Sir Martin said the group's focus in the coming year is twofold. Firstly, revenue growth from a leading position in faster growing geographic markets and digital, premier parent company creative position, new business, "horizontality" and strategically targeted acquisitions.

Secondly, a continued emphasis on balancing revenue growth with headcount increases and improvement in staff costs/net sales ratio to enhance operating margins.

Despite strong growth and revenue, WPP said performance in parts of the Group’s data investment management custom businesses, public relations and public affairs, branding & identity, healthcare and direct, digital and interactive businesses fell slightly short

Most of the Group's revenue continues to come from advertising and media segments of the business, accounting for  £5.1 billion – and growing at 12%.

In 2014, 36% of the Group’s revenue and net sales came from direct, digital and interactive.

Data investment and management was the worst performing segment within the business declining 4.7% to 2.4 billion.

WPP does not foresee the pressure on the industry abating any time soon with clients expected to continue to demand “more for less”. He also outlined the continuing pressure to come from within the industry from price cutting as “consolidating competitors discounting their pricing heavily or offering guarantees, particularly in media investment management, to defend their incumbent positions.”

Sir Martin said: “Although consumers and corporates both seem to be increasingly cautious and risk averse, they should continue to purchase or invest in brands in both fast and slow growth markets to stimulate top line sales growth.

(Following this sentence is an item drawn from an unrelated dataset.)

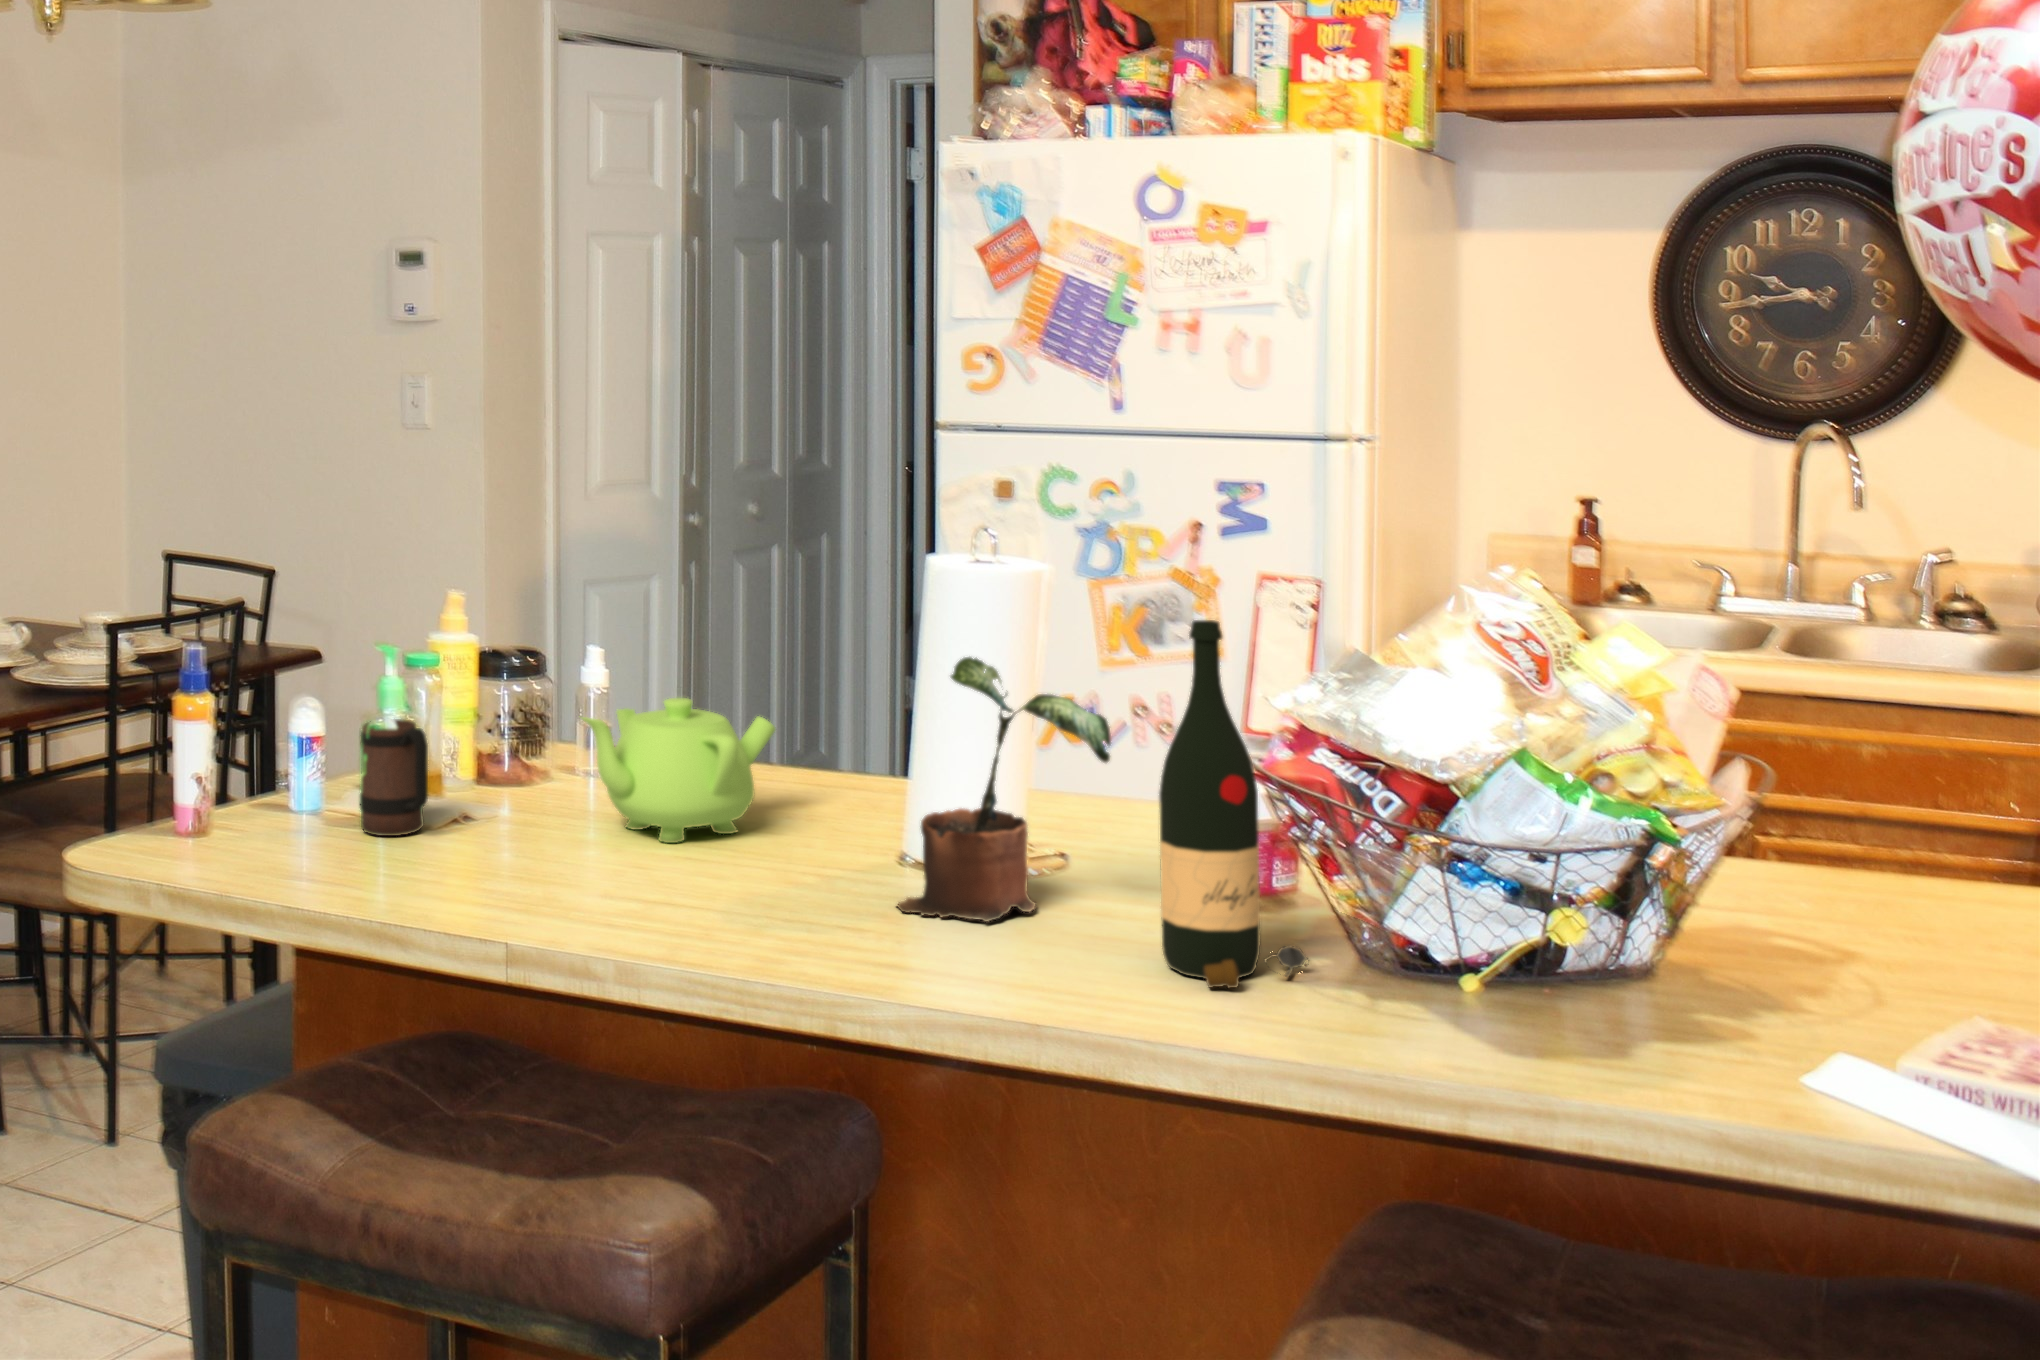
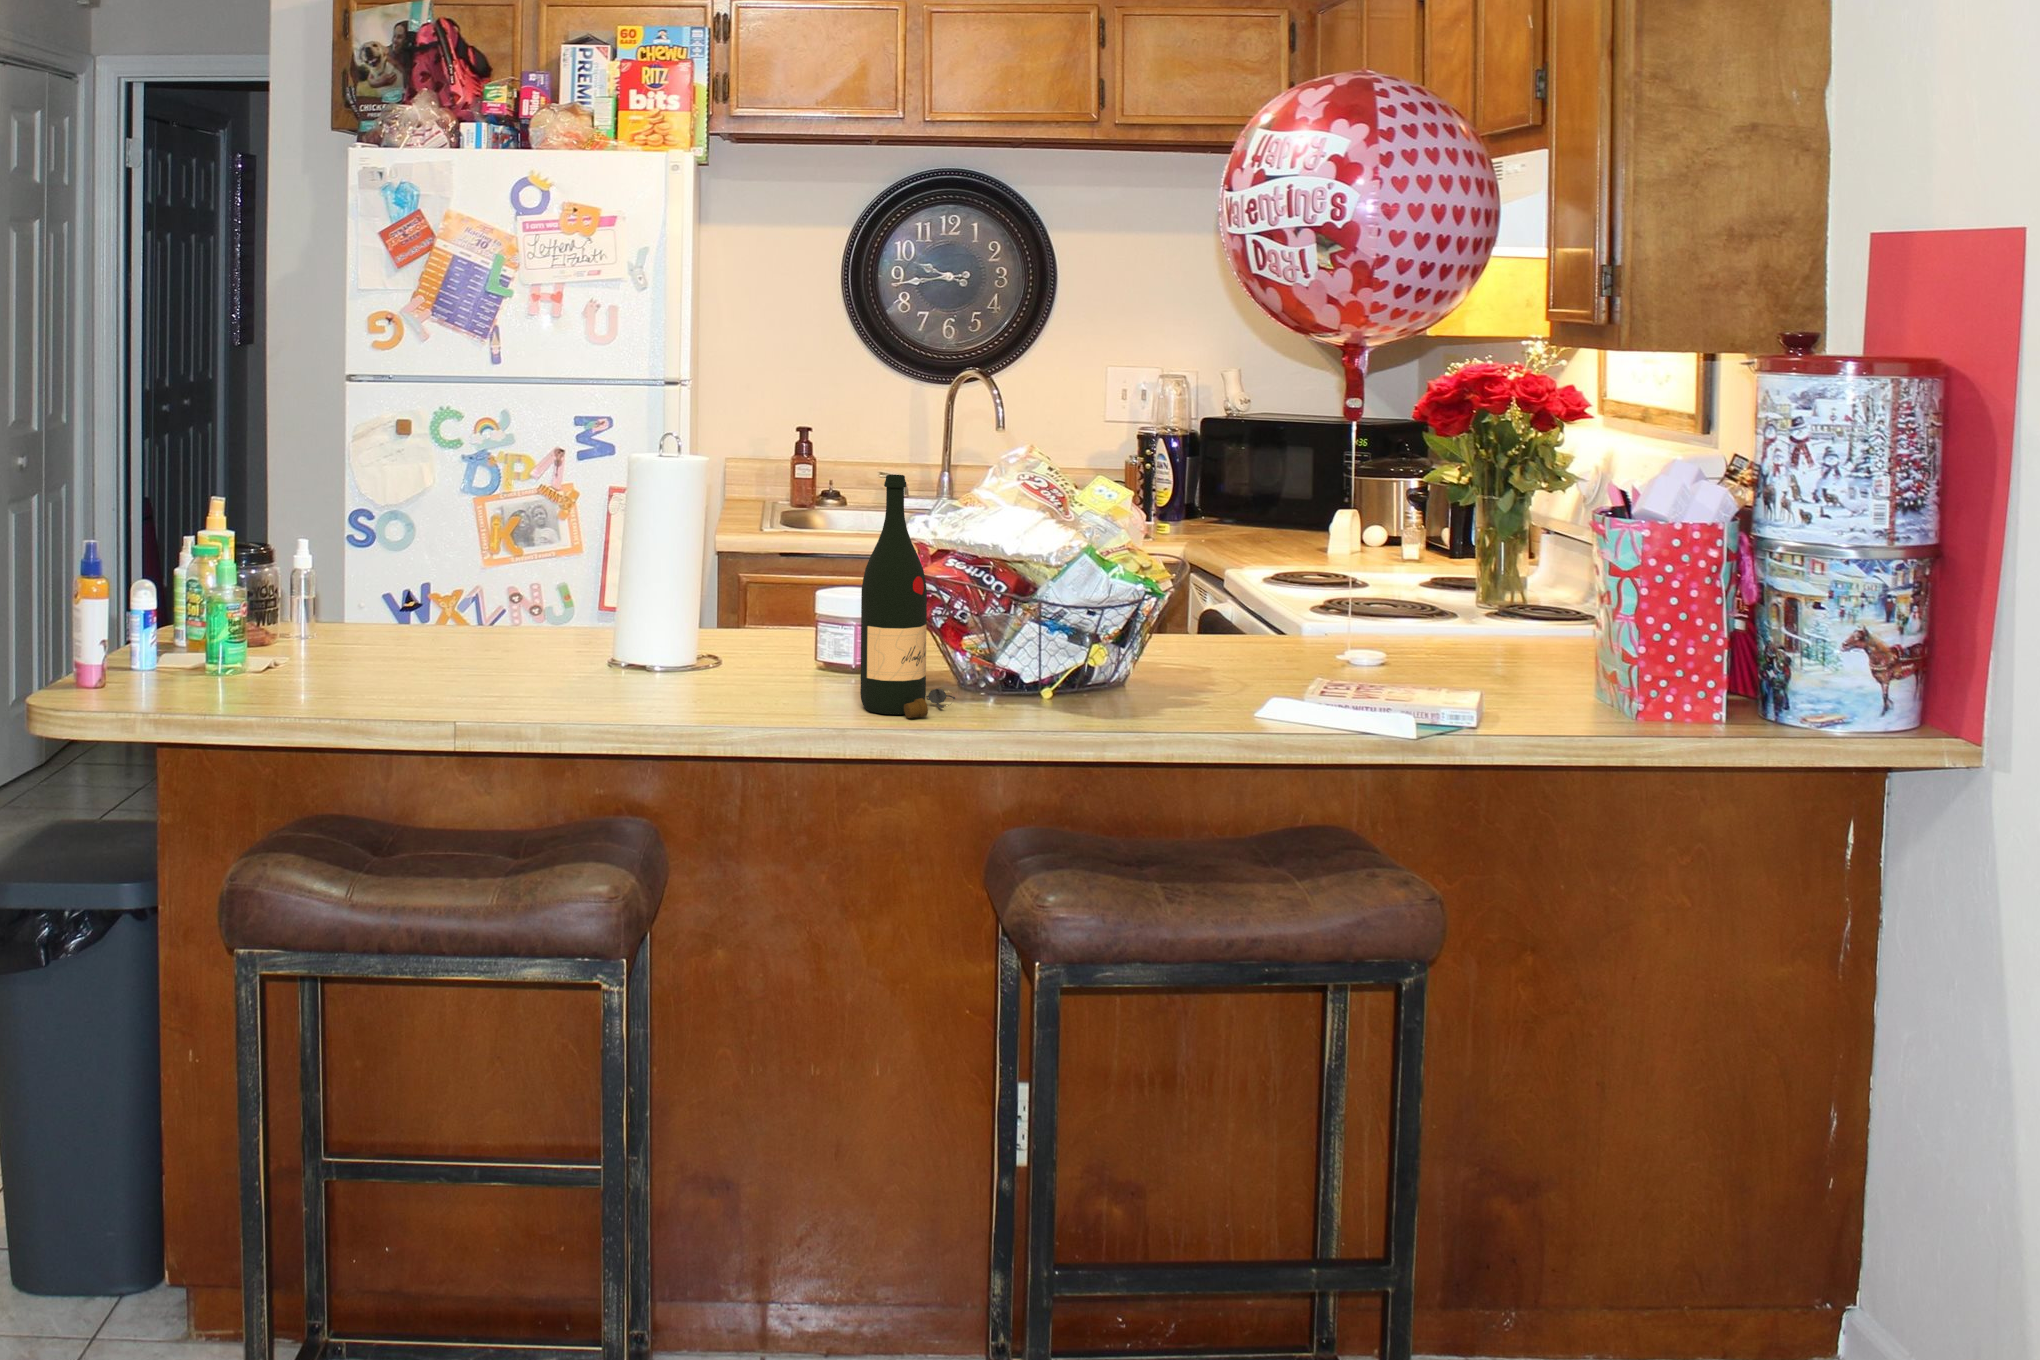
potted plant: present [897,657,1111,922] -> none [646,511,806,704]
teapot: present [582,698,776,843] -> none [338,570,479,684]
mug: present [360,719,428,836] -> none [152,602,228,701]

As the former leading chief investment officer of one of the largest investment institutions said perceptively, companies may be running out of ways of reducing costs and have to focus more on top line growth. Merger and acquisition activity may be regarded as an alternative way of doing this, particularly funded by cheap long-term debt, but we believe clients may regard this as a more risky way than investing in marketing and brand and hence growing market share.”

It did not split out specific figures for the Australian market, but divisions within the group – specifically GroupM Australia – are expected to have taken a hit as a result of the costs of the recent audit into TV reporting irregularity.

Earlier this week GroupM Australia chairman John Steedman declined to comment on how much the process has cost.